> WHAT YOU HAVE TO DO
Wherever a line of the records contains "ngIf", copy that line.

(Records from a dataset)
────────

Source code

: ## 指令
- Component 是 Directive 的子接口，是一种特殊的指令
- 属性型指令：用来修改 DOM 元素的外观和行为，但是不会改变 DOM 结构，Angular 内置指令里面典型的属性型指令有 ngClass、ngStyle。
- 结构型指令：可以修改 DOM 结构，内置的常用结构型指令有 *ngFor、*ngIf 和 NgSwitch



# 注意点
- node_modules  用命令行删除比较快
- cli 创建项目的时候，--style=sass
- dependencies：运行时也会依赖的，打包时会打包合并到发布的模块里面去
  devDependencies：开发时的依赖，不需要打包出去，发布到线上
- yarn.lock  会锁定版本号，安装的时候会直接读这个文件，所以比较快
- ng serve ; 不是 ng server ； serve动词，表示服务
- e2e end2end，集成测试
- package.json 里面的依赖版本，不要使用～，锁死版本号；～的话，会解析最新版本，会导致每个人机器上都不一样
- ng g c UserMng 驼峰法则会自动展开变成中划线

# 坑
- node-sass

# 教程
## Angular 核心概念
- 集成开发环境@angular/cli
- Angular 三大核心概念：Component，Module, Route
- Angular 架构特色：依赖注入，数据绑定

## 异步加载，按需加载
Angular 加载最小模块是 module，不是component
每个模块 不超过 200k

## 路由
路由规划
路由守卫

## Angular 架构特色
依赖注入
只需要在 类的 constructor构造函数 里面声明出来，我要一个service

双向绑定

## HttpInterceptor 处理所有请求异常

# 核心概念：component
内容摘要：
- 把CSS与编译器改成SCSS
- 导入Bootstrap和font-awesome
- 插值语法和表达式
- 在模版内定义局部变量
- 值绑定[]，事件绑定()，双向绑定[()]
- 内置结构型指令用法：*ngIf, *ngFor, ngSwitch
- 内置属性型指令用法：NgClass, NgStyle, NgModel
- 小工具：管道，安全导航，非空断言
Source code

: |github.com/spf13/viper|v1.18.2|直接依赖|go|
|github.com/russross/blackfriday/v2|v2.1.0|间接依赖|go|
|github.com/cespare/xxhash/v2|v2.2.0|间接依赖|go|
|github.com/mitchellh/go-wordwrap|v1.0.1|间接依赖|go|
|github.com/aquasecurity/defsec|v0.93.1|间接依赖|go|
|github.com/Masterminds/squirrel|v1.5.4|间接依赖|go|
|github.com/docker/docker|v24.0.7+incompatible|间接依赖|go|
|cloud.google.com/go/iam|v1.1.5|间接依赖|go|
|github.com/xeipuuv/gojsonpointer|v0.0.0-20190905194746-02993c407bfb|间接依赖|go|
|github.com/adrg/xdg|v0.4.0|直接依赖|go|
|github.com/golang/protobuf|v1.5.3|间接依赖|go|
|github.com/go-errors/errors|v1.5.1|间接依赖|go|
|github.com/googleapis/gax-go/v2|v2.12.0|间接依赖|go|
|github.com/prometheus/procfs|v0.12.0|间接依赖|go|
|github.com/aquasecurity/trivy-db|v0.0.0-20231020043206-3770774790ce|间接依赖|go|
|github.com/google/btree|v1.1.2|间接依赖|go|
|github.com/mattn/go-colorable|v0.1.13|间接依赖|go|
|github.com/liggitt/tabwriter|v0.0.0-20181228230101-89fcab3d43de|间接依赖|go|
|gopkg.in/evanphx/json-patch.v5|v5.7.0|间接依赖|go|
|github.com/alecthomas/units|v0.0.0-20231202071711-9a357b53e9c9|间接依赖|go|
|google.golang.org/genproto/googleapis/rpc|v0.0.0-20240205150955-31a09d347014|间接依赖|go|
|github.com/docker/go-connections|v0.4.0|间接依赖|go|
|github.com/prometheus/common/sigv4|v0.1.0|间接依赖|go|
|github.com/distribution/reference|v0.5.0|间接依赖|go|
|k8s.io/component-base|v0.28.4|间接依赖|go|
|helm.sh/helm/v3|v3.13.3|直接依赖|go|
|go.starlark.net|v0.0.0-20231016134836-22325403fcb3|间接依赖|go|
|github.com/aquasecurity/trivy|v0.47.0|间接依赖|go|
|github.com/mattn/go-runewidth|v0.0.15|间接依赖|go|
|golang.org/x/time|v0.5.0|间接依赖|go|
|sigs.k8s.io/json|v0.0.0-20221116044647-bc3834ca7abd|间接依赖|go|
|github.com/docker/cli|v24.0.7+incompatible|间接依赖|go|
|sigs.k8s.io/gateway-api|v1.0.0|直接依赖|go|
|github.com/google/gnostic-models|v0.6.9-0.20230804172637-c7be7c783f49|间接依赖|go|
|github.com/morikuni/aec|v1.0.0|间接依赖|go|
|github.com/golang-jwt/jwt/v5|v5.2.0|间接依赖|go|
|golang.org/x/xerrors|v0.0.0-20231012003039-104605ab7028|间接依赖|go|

────────

> RESULT OF THIS TASK
- 结构型指令：可以修改 DOM 结构，内置的常用结构型指令有 *ngFor、*ngIf 和 NgSwitch
- 内置结构型指令用法：*ngIf, *ngFor, ngSwitch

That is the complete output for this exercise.